Youngstown council, schools at odds over tax break deal
A mistaken assumption and a misdirected legal notice leave a tax break in limbo.
By ROGER G. SMITH
CITY HALL REPORTER
YOUNGSTOWN -- Fallsway Equipment Corp.'s 10-year tax break would expire next year if things went as planned.
But little has followed the normal course in this tax abatement. To date, Fallsway hasn't seen a nickel of tax relief.
The result is a dispute between the city and school board in a time where the two sides are trying to smooth over other past tensions.
Nonetheless, city council and school board members say relations will improve despite the Fallsway issue.
"We'll get it out of the way and move on," said Clarence Boles, D-6th, chairman of council's education committee.
A main reason, he said, is because most council and school board members inherited the Fallsway case and had nothing to do with the problems.
History
The saga started in 1995.
Fallsway, of Akron, planned to invest about $1 million into a new facility on Salt Springs Road. The company sells and services items such as forklifts.
The city offered its standard 10-year, 75-percent abatement on real and personal property.
The company, however, decided to hold off on the project a little while for business reasons, said Jeffrey L. Chagnot, city development director.

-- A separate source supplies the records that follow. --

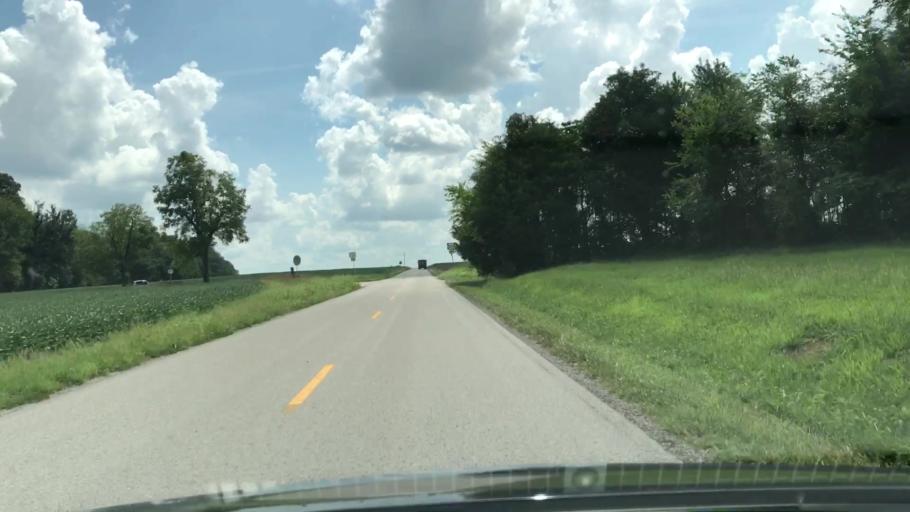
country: US
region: Kentucky
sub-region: Todd County
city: Guthrie
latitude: 36.7008
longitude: -87.0409
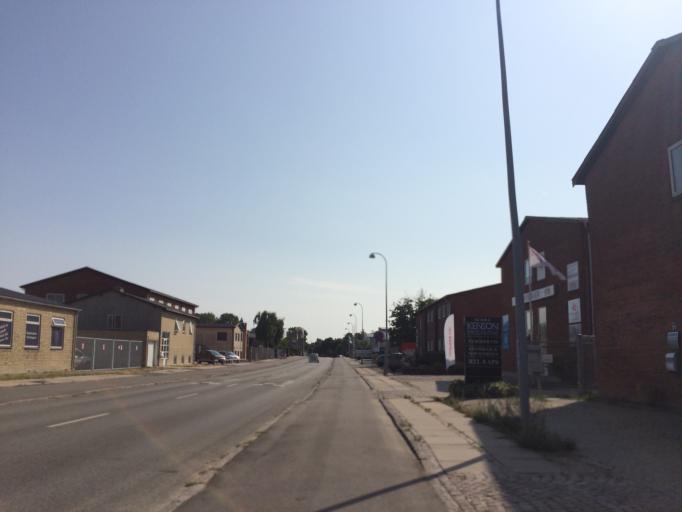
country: DK
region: Capital Region
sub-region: Hvidovre Kommune
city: Hvidovre
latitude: 55.6435
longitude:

So, the city held back on approving the abatement until Fallsway was ready.
The company didn't open the new operation until 1998, but assumed the tax break had been approved years earlier and that it still applied, Chagnot said. That wasn't the case, however.
Fallsway notified the city after discovering in 1999 that the expected break hadn't been granted.
Legally, the city couldn't offer the same tax deal it had four years earlier because Fallsway already had built its facility, Chagnot said.
But the city could offer a different deal, called tax increment financing or a TIF. A TIF would give Fallsway a tax break equal to the value of the abatement that never took effect.
In 2001, the city came up with a TIF that would grant a 75-percent abatement on the company's real property tax for 15 years.
The problem
Trouble was that the proposed deal exceeded a cap on how much tax relief a city can offer without school board approval. Cities can't give tax breaks totaling more than a cumulative 750 percent without school approval. The city's new Fallsway proposal amounted to 1,125 percent.
City council sent the board of education a required legal notice giving school officials the chance to object to the proposed deal.
The school board did object, but returned the notice to the mayor's office -- not to council, Chagnot said.
Because council didn't get the school board's objection, the city law department gave the OK in 2002 to approve the 75-percent, 15-year tax break.
The tax break didn't go into effect, however, because the school board objected to the state tax commission when it found out the city had granted the deal.
The two sides now await a ruling after an administrative hearing conducted by the tax commission.
Working together
Meanwhile, council's education committee and the school board's legislative committee say they won't let the Fallsway case get between them.
There already is evidence of that. The two have worked amicably on another tax abatement.
The city wants the school board to grant an additional 25 percent tax break to help the financially struggling Sparkle Market on Market Street. The city granted the supermarket a 10-year, 75-percent tax break, but school board approval is needed for any larger abatement.
Approval is expected soon on the additional 25 percent, which would mean the Sparkle would pay no taxes, said Lock P. Beachum Sr., chairman of the school board's legislative committee.
Boles, a former school board member, said he wants to see that spirit of cooperation expand, not shrink back to the animosity generated over several tax issues in years past. So does Beachum, a former council member.
"The board and the city must get along for the city to advance," he said.